Transcribed page text:
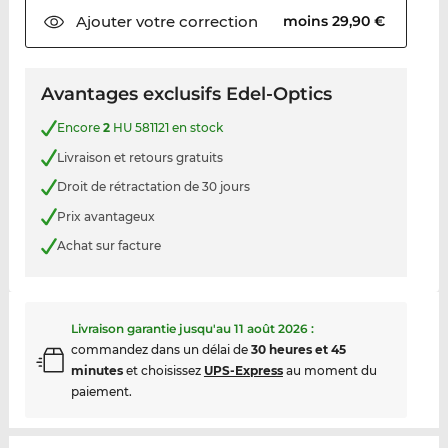
Ajouter votre
correction
moins 29,90 €
Avantages exclusifs Edel-Optics
Encore
2
HU 581121 en stock
Livraison et retours gratuits
Droit de rétractation de 30 jours
Prix avantageux
Achat sur facture
Livraison garantie jusqu'au
11 août 2026
:
commandez dans un délai de
30 heures et 45
minutes
et choisissez
UPS-Express
au moment du
paiement.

Request
Type out every line of the listing above word for word, leaving the picture out of your answer.

Task output
Ajouter votre
correction
moins 29,90 €
Avantages exclusifs Edel-Optics
Encore
2
HU 581121 en stock
Livraison et retours gratuits
Droit de rétractation de 30 jours
Prix avantageux
Achat sur facture
Livraison garantie jusqu'au
11 août 2026
:
commandez dans un délai de
30 heures et 45
minutes
et choisissez
UPS-Express
au moment du
paiement.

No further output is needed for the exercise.